Bottoms-up modeling refers to counterparty or borrower-level analyses. Typically, the risk drivers for a specific segment or industry are correlated to macroeconomic variables.  Granular, borrower-level analysis reaches beyond regulatory mandated stress testing and can serve as a foundation for risk-based pricing, improved budgeting and planning, economic capital modeling and limit- and risk-appetite setting. It can also highlight the most desirable banking relationships while isolating the riskiest relationships and concentrations.

Methodologically, there are several approaches to bottoms-up modeling. Many banks use actuarial modeling to determine credit risk transition, delinquency, default, as well as loss frequency and magnitude, but often miss critical factors such as the timing of delinquency, default and losses, which requires cash-flow based approaches. Many organizations do not possess the required data necessary to calibrate credit-adjusted, cash-flow models.

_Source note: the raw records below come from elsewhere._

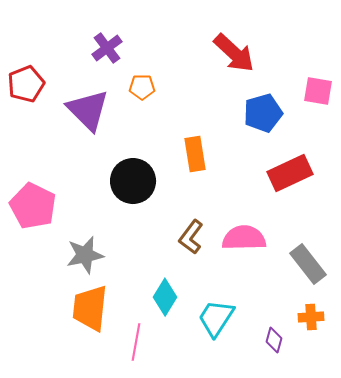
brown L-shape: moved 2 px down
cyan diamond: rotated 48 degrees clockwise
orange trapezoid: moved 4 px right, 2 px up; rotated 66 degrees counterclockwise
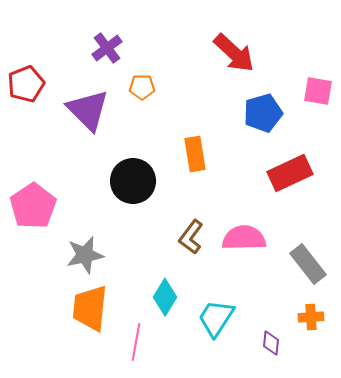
pink pentagon: rotated 12 degrees clockwise
purple diamond: moved 3 px left, 3 px down; rotated 10 degrees counterclockwise
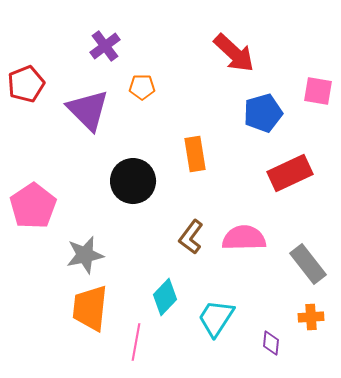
purple cross: moved 2 px left, 2 px up
cyan diamond: rotated 12 degrees clockwise
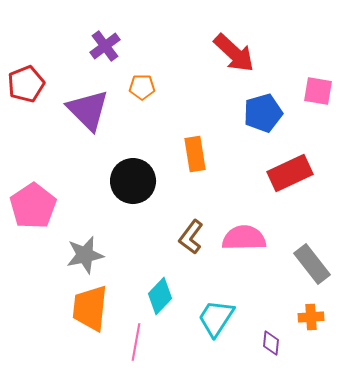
gray rectangle: moved 4 px right
cyan diamond: moved 5 px left, 1 px up
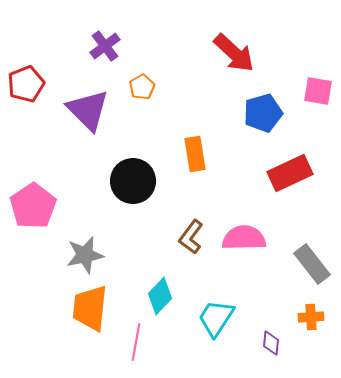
orange pentagon: rotated 30 degrees counterclockwise
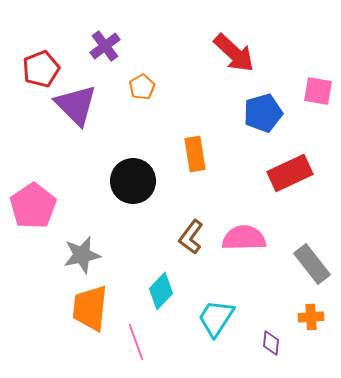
red pentagon: moved 15 px right, 15 px up
purple triangle: moved 12 px left, 5 px up
gray star: moved 3 px left
cyan diamond: moved 1 px right, 5 px up
pink line: rotated 30 degrees counterclockwise
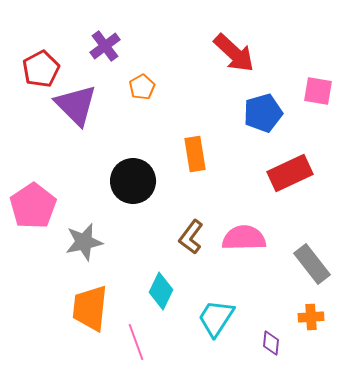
red pentagon: rotated 6 degrees counterclockwise
gray star: moved 2 px right, 13 px up
cyan diamond: rotated 18 degrees counterclockwise
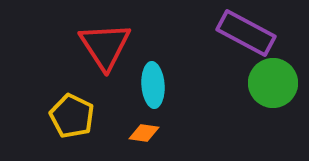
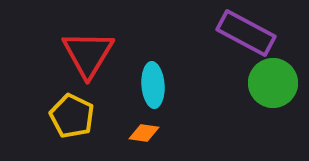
red triangle: moved 17 px left, 8 px down; rotated 4 degrees clockwise
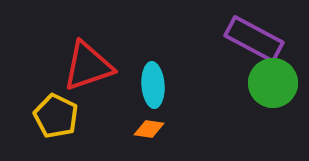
purple rectangle: moved 8 px right, 6 px down
red triangle: moved 12 px down; rotated 40 degrees clockwise
yellow pentagon: moved 16 px left
orange diamond: moved 5 px right, 4 px up
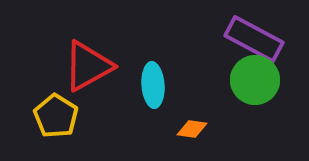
red triangle: rotated 10 degrees counterclockwise
green circle: moved 18 px left, 3 px up
yellow pentagon: rotated 6 degrees clockwise
orange diamond: moved 43 px right
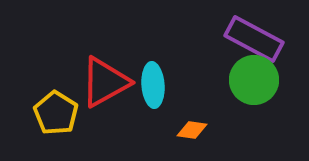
red triangle: moved 17 px right, 16 px down
green circle: moved 1 px left
yellow pentagon: moved 3 px up
orange diamond: moved 1 px down
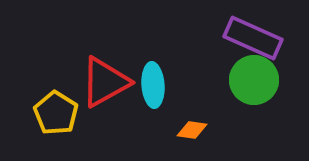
purple rectangle: moved 1 px left, 1 px up; rotated 4 degrees counterclockwise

Few institutions have systemically collected borrower-level financial statements, or default and loss data over several business cycles. However, many treasury and asset-liability committee (ALCO) members prefer to think of balance sheet risk in a cash-flow (i.e., option-adjusted) fashion.  As a result, many organizations are required to supplement internal modeling with external data, modeling, and model calibration techniques from third parties.

Bottoms-up modeling for stress testing will soon be applied to Basel III, potentially making it the preferred methodology in the long term.  For bank officers embarking on developing a stress-testing program who are less familiar with data and risk quantification requirements, development and firm-wide adoption may require additional time and cross-organizational buy-in.  Rapid implementation timelines driven by regulation, flexibility and intuitiveness of the approach, may make top-down modeling more attractive in the short-run; however, while expediency to meet requirements is critical, it is equally important to ensure the firm’s modeling architecture is designed to be leveraged and re-used once the firm is ready to graduate to a more comprehensive and holistic approach.

While no single modeling approach has been blessed by regulators or emerged as a best practice, one thing appears clear: Use of multiple, conceptually sound approaches is prudent given the imprecision of existing state-of-the-art modeling techniques. Regulators also recommend multiple approaches.